No way. If he really is 10 lbs at 3 weeks old, that is even small for a Nigerian.


----------



## Oreosmom (Nov 19, 2016)

My Nigerian Dwarf can't get over 35lbs, and that's eating 24/7 alfalfa, pellets, and grain. What does the mother weigh? If she's under 80 lbs I doubt the baby could make it past her weight in 6months.


----------



## JK_Farms (Nov 12, 2016)

10 Ibs is really small for a 3 week old. My kids are 10+ Ibs at 1 week. You might want to supplement him


----------



## GoatGirlInTraining (Mar 26, 2017)

that was just an estimite


----------



## ksalvagno (Oct 6, 2009)

You need to actually weigh him. But more than likely you will not get that kind of weight on him.


----------



## Jessica84 (Oct 27, 2011)

I agree weigh him and then weigh again in say 7 days. That will give you a idea of what he gains. I think that ND is really gonna throw you off though on getting the weight you want. Also Spanish goats are not known for their high ADG. I think the dairy milk will help some but I really don't think your gonna get your goal weight


----------



## GoatGirlInTraining (Mar 26, 2017)

:sigh:


----------



## HoosierShadow (Apr 20, 2010)

I have to agree, I've heard the same things. If you had more Boer in there you could possibly pull it off. We had a kiko/dairy doe that we always bred to fullblood boer bucks and they always grew very, very fast. 

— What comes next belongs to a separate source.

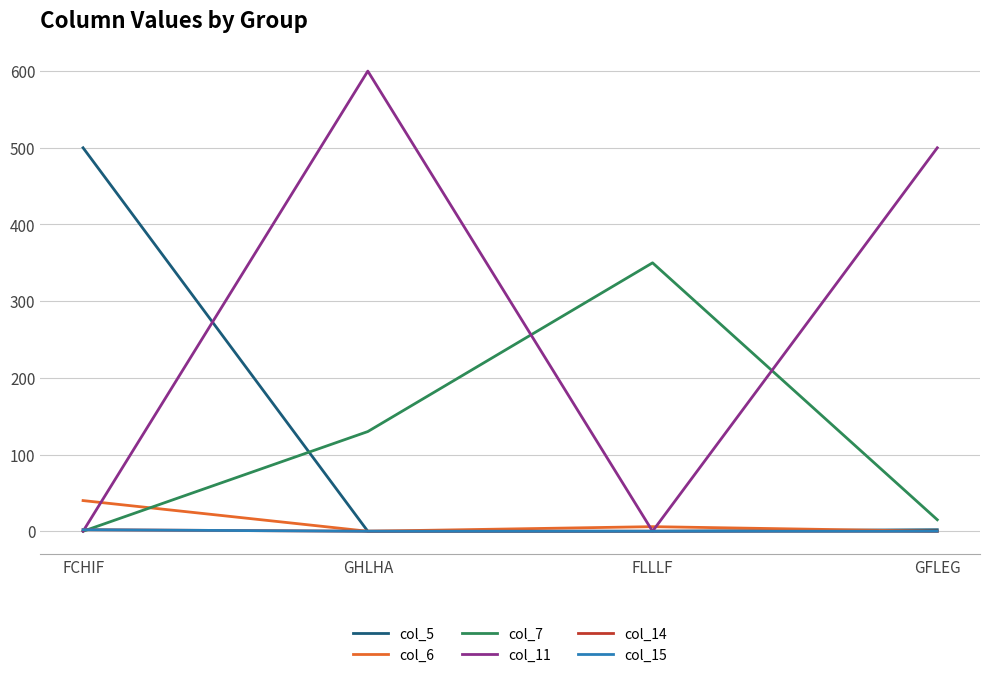

List the series in order of their peak value, lowest first.

col_14, col_15, col_6, col_7, col_5, col_11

If you want to add weight to your goats to get better market prices, I would go with a higher % Boer.


----------



## GoatGirlInTraining (Mar 26, 2017)

we do have a half boer, but this doe is his mom.


----------



## GoatGirlInTraining (Mar 26, 2017)

if i wanted to get more boer in my herd, would this buckling be a good choice? https://bgky.craigslist.org/grd/6046697316.html

or this one? https://nashville.craigslist.org/grd/6092833968.html


----------



## JK_Farms (Nov 12, 2016)

I would do the second cause it's full Boer


----------



## GoatGirlInTraining (Mar 26, 2017)

JK_Farms said:


> I would do the second cause it's full Boer


actually the father had some kiko in him


----------



## JK_Farms (Nov 12, 2016)

Well Boer Nubian cross doesn't help your case. The Kiko is a meat breed along with the Boer. Kikos add parasite resistance while the Nubians will just help a little bit on the milk side. Kikos are also great milkers!


----------



## Jessica84 (Oct 27, 2011)

I personally wouldn't say either one are great but the second is better. More boer is good but you want to look at size and weight gain as well. There are some boers out there, along with other breeds, that do not grow as fast as others. They both look very small framed to me especially in the chest. Honestly my advise is to get the best buck you can afford. That single animal is going to be half your herd.


----------



## GoatGirlInTraining (Mar 26, 2017)

do you think it is worth it to trade a spanish mix doe( the bucklings sister) for one of those bucks?


----------



## GoatGirlInTraining (Mar 26, 2017)

i can not afford much of a buck right now:smile:. in the 150 dollar zone


----------



## Suzanne_Tyler (Jul 19, 2014)

I've done that twice. It would've turn out great if both bucklings hadn't been fence jumpers!


----------



## GoatGirlInTraining (Mar 26, 2017)

so should i?


----------



## Jessica84 (Oct 27, 2011)

I would take a look at them if they are in your price zone (trade zone lol) nothing says that you can't trade him in for something else later down the road  the only thing I would say is if your not needing something now, by their age I'm assuming not, don't just settle. If you like the guys for their price then go for it but if something tells you to hold off then just don't rush. Every time I rushed or settled I've been very disappointed, just take you time looking


----------



## GoatGirlInTraining (Mar 26, 2017)

Jessica84 said:


> I would take a look at them if they are in your price zone (trade zone lol) nothing says that you can't trade him in for something else later down the road  the only thing I would say is if your not needing something now, by their age I'm assuming not, don't just settle. If you like the guys for their price then go for it but if something tells you to hold off then just don't rush. Every time I rushed or settled I've been very disappointed, just take you time looking


OK.maybe i just like their color:laugh:


----------



## Suzanne_Tyler (Jul 19, 2014)

I think I would go for it. You can always sell him later.


----------



## Jessica84 (Oct 27, 2011)

Lol well you have to like looking at them too lol I love color and I totally admit if there is two goats totally the same body wise just one has color and one doesn't I would totally go for color so I can't judge you saying you like the color


----------